Geçici koruma altındaki Ukraynalıların yapacağı para transferini kolaylaştırmak için oluşturulan istisnalardan yararlanan suç örgütü, gümrük prosedürleri sırasında büyük miktardaki parayı ayrıntılı sorgulama veya kapsamlı kontroller olmaksızın hareket ettirdi.
Europol yaptığı açıklamada, "Varlıklarının bir parçası olarak büyük meblağlar beyan eden, bazıları suç liderlerinin ailelerinin üyeleri olan para katırları düzenli olarak İspanya, Kıbrıs, Fransa ve diğer ülkeler arasında seyahat ediyordu" dedi.
Birkaç nakit kuryenin tutuklanmasının ardından suç şebekesi çalışma yöntemlerini değiştirdi. Paranın fiziksel olarak taşınmasından kripto para birimleriyle işlem yapmaya doğru bir değişiklik yaptı ve bu da finansal akışların izlenmesini zorlaştırdı.

__Kayıt Alıntıları__:

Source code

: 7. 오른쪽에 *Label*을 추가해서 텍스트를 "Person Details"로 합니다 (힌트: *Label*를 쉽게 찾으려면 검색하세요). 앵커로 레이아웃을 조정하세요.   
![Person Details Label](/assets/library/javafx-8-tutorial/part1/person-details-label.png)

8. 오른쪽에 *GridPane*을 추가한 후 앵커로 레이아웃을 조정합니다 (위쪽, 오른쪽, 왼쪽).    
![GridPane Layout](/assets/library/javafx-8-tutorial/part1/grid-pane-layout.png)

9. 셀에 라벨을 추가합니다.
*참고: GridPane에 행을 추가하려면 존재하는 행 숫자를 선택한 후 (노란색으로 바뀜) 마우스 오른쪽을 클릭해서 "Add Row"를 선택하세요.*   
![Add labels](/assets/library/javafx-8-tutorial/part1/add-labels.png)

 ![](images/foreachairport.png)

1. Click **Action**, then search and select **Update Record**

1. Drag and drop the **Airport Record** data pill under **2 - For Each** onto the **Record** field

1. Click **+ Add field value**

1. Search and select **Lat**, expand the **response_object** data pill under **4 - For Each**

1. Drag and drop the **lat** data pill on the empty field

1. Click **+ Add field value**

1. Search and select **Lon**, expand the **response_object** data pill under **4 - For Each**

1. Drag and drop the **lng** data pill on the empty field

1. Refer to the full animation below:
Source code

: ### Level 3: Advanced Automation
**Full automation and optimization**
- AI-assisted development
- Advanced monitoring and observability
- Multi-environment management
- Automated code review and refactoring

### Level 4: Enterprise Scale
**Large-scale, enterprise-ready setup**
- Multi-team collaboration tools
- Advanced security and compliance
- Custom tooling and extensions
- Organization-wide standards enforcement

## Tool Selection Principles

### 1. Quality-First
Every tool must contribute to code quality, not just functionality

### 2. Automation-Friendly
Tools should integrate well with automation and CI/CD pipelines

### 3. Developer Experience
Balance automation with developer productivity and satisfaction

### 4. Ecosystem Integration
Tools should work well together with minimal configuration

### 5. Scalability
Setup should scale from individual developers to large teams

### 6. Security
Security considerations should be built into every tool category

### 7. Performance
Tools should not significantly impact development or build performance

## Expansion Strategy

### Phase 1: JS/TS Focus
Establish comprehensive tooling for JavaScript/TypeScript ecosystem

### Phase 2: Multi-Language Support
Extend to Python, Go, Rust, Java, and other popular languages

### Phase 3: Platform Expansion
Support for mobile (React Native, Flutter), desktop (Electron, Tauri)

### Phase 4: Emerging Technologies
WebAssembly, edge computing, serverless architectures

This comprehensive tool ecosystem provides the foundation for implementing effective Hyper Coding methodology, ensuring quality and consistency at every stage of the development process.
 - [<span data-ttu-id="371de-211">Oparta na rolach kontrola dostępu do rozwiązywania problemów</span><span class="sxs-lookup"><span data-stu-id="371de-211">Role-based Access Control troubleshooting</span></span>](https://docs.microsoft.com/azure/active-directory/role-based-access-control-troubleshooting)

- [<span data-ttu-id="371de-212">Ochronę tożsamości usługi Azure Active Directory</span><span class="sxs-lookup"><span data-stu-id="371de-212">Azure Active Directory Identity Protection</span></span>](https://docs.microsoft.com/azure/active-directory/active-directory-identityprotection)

__Yapılacak İşler__:
(a) Aşağıdaki (i), (ii) ve (iii) ifadelerinin suç örgütüyle ilgili metinle uyuşup uyuşmadığını belirtiniz; her biri için evet ya da hayır deyip kararı belirleyen sözcükleri metinden aynen aktarınız.
(i) Para katırları düzenli olarak İspanya, Kıbrıs, Fransa ve diğer ülkeler arasında seyahat ediyordu.
(ii) Suç şebekesi, kuryelerin tutuklanmasından sonra kripto paradan fiziksel nakit taşımaya geçti.
(iii) Para, gümrük prosedürleri sırasında kapsamlı kontrollerden geçirildi.
(b) Suç örgütüyle ilgili metni, son cümlesinden sonra gelecek biçimde sürdürünüz.
Kayıtlar, metinden ayrı ve bağımsız bir malzemedir.

__Verilen Yanıtlar__:
(a)
(i) Evet: "düzenli olarak İspanya, Kıbrıs, Fransa ve diğer ülkeler arasında seyahat ediyordu"
(ii) Hayır: "Paranın fiziksel olarak taşınmasından kripto para birimleriyle işlem yapmaya doğru bir değişiklik yaptı"
(iii) Hayır: "ayrıntılı sorgulama veya kapsamlı kontroller olmaksızın hareket ettirdi"

(b)
Ön tahminlere göre suç örgütü Mart 2023 ile Şubat 2024 arasında en az 75 milyon euro taşıdı. Birkaç ay süren operasyon, toplamda 23 şüphelinin tutuklanmasına, toplamı 35,7 milyon euro olmak üzere 8,2 milyon euro nakte, 27 milyon euro değerinde kripto paraya, banka hesaplarındaki 2 milyon euroya el konulmasına veya dondurulmasına, 36 araç, çeşitli gayrimenkul, saat ve mücevherlerin ele geçirilmesine yol açtı.
Eurojust uluslararası soruşturmanın birkaç yıldır sürdüğünü bildirdi. İspanya'da 77, Fransa'da 1 ve Kıbrıs'ta 13 olmak üzere toplam 91 evde arama yapılmıştı.
23 zanlının 20'si İspanya'da, 1'i Fransa'da, 2'si Slovenya'da tutuklanmıştı.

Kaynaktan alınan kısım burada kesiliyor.